*Exercise passage:*
The discussion focuses on the latest developments in black and white hole theory, particularly regarding their potential as time-traveling configurations and the role of anti-gravity or negative energy in stabilizing wormholes.

Discussion Character

  • Exploratory
  • Debate/contested
  • Technical explanation

Main Points Raised

  • Some participants suggest that negative energy, rather than anti-gravity, is necessary for stabilizing wormholes, as they violate the "weak energy condition."
  • There is a proposal that exotic matter, which would have negative mass, could be used to create and maintain a wormhole.
  • One participant mentions the Misner-Thorne wormhole and its associated spacetime geometry, highlighting the challenges of producing negative energy density as required by Einstein's field equations.
  • Another participant discusses the potential for wormholes to act as time machines, noting that while the mechanism is known, the stability of such a wormhole during the process remains uncertain.

*Exercises to complete:*
(A) Answer these questions using the wormhole discussion summary:
(i) Which condition do wormholes violate, according to some participants?
(ii) What kind of mass would exotic matter have?
(iii) Which wormhole does one participant mention?
(B) Retype the stretch of the wormhole discussion summary from "Main Points Raised" through "Einstein's field equations.".
(C) For each statement, say yes or no depending on whether it agrees with the wormhole discussion summary, and quote the words that decide it:
(i) The discussion is described as exploratory.
(ii) Exotic matter would have positive mass.
(iii) The stability of a wormhole acting as a time machine is said to be certain.

Collected data:
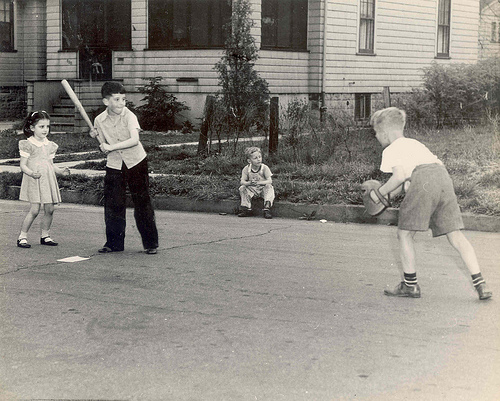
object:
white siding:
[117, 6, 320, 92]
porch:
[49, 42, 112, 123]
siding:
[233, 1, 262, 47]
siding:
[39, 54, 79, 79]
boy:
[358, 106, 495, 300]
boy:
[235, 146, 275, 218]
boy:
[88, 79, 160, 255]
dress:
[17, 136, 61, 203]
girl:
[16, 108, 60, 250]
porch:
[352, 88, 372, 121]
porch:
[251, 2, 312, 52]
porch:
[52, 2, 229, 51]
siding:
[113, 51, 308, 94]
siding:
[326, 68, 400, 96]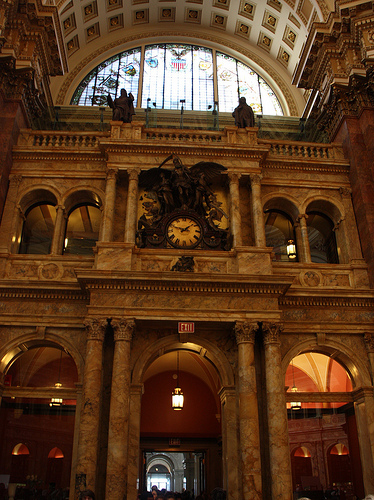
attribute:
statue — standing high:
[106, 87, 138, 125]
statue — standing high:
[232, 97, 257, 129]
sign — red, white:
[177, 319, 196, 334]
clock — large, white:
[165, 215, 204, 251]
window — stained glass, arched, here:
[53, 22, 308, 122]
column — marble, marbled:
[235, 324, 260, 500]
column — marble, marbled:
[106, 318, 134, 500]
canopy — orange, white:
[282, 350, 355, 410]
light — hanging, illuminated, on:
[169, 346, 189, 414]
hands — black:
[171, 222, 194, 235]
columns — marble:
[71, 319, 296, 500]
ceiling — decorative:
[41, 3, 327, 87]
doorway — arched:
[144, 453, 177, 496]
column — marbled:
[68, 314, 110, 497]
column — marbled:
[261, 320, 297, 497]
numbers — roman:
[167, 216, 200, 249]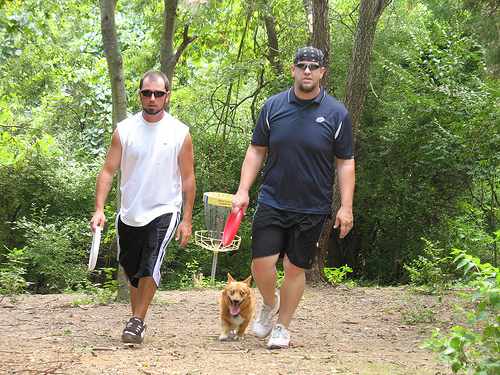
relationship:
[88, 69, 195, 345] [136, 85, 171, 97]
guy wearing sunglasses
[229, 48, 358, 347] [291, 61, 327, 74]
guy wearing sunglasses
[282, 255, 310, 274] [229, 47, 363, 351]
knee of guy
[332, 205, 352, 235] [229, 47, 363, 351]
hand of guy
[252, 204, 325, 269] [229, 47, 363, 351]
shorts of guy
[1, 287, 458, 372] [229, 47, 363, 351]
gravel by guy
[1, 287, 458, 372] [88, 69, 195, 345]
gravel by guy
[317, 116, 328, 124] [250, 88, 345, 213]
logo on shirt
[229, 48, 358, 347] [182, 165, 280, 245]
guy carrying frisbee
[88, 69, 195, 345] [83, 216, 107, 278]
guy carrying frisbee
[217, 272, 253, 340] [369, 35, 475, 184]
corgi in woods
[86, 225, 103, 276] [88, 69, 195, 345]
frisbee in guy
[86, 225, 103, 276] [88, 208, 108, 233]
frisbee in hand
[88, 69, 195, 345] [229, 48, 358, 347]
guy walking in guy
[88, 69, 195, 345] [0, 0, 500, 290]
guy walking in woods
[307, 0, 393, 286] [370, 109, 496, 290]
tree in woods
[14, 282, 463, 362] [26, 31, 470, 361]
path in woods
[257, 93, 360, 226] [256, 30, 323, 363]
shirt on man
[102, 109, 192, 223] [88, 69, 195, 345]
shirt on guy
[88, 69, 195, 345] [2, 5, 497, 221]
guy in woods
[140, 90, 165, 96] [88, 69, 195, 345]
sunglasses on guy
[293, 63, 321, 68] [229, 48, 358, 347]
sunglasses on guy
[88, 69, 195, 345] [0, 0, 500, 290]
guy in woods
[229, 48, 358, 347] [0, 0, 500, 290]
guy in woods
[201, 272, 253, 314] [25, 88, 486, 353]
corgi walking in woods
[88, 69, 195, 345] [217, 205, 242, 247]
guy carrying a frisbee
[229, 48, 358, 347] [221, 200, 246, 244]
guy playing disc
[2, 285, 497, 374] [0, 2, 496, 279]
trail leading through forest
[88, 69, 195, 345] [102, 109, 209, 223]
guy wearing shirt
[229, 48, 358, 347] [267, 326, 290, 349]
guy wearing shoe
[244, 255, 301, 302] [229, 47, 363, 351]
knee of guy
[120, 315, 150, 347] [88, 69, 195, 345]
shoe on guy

*Answers to the exercises:*
(A)
(i) The "weak energy condition."
(ii) Negative mass.
(iii) The Misner-Thorne wormhole.

(B)
Main Points Raised

  • Some participants suggest that negative energy, rather than anti-gravity, is necessary for stabilizing wormholes, as they violate the "weak energy condition."
  • There is a proposal that exotic matter, which would have negative mass, could be used to create and maintain a wormhole.
  • One participant mentions the Misner-Thorne wormhole and its associated spacetime geometry, highlighting the challenges of producing negative energy density as required by Einstein's field equations.

(C)
(i) Yes: "Exploratory"
(ii) No: "exotic matter, which would have negative mass"
(iii) No: "the stability of such a wormhole during the process remains uncertain"